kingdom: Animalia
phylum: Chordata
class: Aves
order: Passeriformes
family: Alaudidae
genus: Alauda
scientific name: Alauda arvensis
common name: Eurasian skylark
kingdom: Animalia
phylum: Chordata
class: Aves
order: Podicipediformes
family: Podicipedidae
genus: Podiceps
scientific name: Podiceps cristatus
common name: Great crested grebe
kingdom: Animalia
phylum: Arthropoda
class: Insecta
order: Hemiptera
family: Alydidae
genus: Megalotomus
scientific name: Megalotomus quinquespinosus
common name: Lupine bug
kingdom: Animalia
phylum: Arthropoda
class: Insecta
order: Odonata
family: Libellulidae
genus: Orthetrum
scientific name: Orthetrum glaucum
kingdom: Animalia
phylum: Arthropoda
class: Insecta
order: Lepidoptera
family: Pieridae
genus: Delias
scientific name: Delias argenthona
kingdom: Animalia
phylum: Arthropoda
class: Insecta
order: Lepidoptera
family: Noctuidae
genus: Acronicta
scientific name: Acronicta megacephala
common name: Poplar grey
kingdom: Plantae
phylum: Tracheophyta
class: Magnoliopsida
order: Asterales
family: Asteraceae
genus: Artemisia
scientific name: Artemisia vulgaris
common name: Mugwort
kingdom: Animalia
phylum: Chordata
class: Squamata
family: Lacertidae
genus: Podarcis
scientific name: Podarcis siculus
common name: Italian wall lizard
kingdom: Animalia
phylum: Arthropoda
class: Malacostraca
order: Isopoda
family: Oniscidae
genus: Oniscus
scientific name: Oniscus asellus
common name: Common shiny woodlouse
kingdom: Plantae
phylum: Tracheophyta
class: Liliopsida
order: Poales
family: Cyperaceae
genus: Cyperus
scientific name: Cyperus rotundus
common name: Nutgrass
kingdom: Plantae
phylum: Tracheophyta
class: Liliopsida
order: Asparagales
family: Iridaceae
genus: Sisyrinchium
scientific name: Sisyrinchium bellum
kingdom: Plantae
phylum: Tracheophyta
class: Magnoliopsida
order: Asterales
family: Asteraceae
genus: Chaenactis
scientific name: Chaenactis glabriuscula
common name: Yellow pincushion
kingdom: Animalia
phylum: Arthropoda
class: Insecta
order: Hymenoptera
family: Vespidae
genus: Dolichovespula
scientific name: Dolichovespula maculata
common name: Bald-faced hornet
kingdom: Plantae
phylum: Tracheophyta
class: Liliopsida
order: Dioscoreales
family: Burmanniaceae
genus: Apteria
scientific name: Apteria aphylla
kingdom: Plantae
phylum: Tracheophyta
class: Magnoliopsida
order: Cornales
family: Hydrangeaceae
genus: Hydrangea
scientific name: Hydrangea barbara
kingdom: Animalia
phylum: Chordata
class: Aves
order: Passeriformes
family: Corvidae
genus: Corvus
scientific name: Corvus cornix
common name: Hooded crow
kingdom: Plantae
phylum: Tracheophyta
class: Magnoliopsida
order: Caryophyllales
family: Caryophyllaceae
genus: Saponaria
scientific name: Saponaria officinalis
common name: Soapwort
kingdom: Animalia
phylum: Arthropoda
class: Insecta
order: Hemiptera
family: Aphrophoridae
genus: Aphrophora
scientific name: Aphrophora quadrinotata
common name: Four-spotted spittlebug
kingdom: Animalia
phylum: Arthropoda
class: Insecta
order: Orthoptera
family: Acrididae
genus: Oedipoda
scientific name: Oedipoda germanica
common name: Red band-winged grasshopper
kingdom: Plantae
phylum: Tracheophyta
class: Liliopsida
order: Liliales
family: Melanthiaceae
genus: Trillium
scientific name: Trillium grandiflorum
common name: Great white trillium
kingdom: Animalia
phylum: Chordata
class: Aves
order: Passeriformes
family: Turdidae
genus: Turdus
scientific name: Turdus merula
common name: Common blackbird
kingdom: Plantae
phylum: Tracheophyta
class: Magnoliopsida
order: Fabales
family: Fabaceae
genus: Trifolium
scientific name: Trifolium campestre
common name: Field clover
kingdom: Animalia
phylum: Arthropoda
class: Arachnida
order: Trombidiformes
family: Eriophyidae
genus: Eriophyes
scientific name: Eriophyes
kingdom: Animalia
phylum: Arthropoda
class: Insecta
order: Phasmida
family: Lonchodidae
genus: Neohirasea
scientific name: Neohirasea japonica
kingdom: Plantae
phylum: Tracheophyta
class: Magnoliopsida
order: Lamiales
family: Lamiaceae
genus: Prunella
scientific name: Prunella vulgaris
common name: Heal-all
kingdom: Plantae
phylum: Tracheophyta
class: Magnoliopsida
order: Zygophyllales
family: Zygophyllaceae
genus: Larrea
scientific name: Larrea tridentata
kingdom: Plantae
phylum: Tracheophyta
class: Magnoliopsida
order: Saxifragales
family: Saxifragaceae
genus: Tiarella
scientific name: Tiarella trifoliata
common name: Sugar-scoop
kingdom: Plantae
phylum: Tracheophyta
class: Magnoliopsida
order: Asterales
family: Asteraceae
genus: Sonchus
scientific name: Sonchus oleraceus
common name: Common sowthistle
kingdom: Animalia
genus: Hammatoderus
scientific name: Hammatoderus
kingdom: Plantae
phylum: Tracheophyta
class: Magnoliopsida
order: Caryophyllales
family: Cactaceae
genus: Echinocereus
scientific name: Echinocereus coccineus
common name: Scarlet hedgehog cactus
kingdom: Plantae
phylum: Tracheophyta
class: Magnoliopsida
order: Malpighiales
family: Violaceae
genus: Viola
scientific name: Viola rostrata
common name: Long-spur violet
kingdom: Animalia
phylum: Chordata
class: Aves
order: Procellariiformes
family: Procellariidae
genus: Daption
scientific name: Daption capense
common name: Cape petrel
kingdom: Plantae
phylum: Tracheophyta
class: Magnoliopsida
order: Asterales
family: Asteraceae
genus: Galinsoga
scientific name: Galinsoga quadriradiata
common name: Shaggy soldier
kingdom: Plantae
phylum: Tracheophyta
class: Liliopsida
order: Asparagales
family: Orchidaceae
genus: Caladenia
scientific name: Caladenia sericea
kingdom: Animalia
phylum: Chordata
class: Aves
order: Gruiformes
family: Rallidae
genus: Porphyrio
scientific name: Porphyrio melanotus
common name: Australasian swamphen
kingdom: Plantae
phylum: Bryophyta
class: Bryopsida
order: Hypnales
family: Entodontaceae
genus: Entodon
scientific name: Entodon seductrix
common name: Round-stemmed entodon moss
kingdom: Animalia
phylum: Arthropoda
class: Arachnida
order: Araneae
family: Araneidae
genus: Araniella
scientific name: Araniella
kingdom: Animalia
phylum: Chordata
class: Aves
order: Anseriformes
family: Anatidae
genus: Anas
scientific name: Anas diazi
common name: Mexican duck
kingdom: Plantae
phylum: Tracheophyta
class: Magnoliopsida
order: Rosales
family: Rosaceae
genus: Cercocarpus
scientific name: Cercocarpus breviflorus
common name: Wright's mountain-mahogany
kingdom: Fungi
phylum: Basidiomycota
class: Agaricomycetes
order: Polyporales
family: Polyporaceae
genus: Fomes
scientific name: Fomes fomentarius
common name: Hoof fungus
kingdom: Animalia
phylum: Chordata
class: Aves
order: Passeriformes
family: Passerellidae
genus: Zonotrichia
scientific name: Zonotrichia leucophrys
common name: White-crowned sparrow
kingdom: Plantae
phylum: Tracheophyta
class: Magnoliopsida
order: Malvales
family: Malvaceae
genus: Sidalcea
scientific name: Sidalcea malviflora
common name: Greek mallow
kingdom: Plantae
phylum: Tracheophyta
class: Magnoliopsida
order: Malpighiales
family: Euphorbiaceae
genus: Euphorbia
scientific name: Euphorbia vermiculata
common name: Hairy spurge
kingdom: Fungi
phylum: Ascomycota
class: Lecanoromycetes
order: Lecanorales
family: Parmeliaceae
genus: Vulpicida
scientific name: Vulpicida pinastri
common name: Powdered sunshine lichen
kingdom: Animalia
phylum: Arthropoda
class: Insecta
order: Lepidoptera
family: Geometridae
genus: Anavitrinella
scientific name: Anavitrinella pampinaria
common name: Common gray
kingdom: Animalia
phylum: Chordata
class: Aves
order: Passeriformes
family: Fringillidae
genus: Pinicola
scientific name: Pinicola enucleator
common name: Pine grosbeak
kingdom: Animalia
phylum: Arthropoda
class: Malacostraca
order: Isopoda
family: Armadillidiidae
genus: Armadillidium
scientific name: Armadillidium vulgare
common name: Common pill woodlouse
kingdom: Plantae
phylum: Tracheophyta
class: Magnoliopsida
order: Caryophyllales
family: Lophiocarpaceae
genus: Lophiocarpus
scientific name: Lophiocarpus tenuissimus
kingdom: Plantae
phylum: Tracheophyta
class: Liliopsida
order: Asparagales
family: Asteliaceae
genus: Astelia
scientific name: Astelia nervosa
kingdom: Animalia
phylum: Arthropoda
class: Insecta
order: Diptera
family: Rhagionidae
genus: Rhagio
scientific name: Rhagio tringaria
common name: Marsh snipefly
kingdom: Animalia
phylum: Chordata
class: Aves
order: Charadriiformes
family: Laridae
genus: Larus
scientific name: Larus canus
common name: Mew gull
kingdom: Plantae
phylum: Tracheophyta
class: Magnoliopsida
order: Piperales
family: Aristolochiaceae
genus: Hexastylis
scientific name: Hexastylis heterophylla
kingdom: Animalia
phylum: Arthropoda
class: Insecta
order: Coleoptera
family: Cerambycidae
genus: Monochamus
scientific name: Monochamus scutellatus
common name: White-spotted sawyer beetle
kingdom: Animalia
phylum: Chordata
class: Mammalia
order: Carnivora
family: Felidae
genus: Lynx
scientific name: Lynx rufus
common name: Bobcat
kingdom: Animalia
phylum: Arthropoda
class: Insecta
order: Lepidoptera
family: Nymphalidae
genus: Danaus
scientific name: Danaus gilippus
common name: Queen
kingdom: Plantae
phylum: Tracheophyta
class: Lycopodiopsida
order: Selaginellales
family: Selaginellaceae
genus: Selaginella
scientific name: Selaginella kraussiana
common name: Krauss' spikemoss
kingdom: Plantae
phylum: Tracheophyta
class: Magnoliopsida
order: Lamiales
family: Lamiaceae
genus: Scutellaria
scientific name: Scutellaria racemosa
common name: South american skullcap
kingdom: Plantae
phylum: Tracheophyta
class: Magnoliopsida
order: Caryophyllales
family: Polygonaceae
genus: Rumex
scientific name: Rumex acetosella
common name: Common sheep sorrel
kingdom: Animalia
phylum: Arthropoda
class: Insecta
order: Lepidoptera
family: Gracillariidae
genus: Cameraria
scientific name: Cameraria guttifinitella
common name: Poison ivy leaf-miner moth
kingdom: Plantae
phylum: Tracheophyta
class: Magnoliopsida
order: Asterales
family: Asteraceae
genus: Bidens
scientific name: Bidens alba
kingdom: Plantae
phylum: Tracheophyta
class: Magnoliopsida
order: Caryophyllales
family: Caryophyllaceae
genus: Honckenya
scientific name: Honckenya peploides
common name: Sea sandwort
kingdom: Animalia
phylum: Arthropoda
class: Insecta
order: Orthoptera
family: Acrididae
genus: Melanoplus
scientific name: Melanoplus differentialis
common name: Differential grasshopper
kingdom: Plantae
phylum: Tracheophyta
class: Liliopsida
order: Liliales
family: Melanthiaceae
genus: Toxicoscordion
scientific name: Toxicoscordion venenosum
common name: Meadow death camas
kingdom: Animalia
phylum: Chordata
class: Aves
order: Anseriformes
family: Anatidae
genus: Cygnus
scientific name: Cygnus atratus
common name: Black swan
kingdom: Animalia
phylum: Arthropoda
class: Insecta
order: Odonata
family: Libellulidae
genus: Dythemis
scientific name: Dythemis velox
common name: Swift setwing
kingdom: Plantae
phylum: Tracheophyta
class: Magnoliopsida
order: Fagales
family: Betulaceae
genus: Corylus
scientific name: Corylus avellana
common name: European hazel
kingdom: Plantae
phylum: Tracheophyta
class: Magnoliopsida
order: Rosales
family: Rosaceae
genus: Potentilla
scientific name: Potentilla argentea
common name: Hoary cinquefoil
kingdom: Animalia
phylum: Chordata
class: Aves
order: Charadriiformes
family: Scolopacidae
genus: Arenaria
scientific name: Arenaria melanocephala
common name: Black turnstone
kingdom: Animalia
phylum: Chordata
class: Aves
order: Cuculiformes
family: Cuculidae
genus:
--------------------------------
> **REQUIREMENT**:
Reproduce, line for line, the stretch of the data above from the line containing "family: Zygophyllaceae" through the line containing "order: Araneae", including both of those lines.

> **FINAL ANSWER**:
family: Zygophyllaceae
genus: Larrea
scientific name: Larrea tridentata
kingdom: Plantae
phylum: Tracheophyta
class: Magnoliopsida
order: Saxifragales
family: Saxifragaceae
genus: Tiarella
scientific name: Tiarella trifoliata
common name: Sugar-scoop
kingdom: Plantae
phylum: Tracheophyta
class: Magnoliopsida
order: Asterales
family: Asteraceae
genus: Sonchus
scientific name: Sonchus oleraceus
common name: Common sowthistle
kingdom: Animalia
genus: Hammatoderus
scientific name: Hammatoderus
kingdom: Plantae
phylum: Tracheophyta
class: Magnoliopsida
order: Caryophyllales
family: Cactaceae
genus: Echinocereus
scientific name: Echinocereus coccineus
common name: Scarlet hedgehog cactus
kingdom: Plantae
phylum: Tracheophyta
class: Magnoliopsida
order: Malpighiales
family: Violaceae
genus: Viola
scientific name: Viola rostrata
common name: Long-spur violet
kingdom: Animalia
phylum: Chordata
class: Aves
order: Procellariiformes
family: Procellariidae
genus: Daption
scientific name: Daption capense
common name: Cape petrel
kingdom: Plantae
phylum: Tracheophyta
class: Magnoliopsida
order: Asterales
family: Asteraceae
genus: Galinsoga
scientific name: Galinsoga quadriradiata
common name: Shaggy soldier
kingdom: Plantae
phylum: Tracheophyta
class: Liliopsida
order: Asparagales
family: Orchidaceae
genus: Caladenia
scientific name: Caladenia sericea
kingdom: Animalia
phylum: Chordata
class: Aves
order: Gruiformes
family: Rallidae
genus: Porphyrio
scientific name: Porphyrio melanotus
common name: Australasian swamphen
kingdom: Plantae
phylum: Bryophyta
class: Bryopsida
order: Hypnales
family: Entodontaceae
genus: Entodon
scientific name: Entodon seductrix
common name: Round-stemmed entodon moss
kingdom: Animalia
phylum: Arthropoda
class: Arachnida
order: Araneae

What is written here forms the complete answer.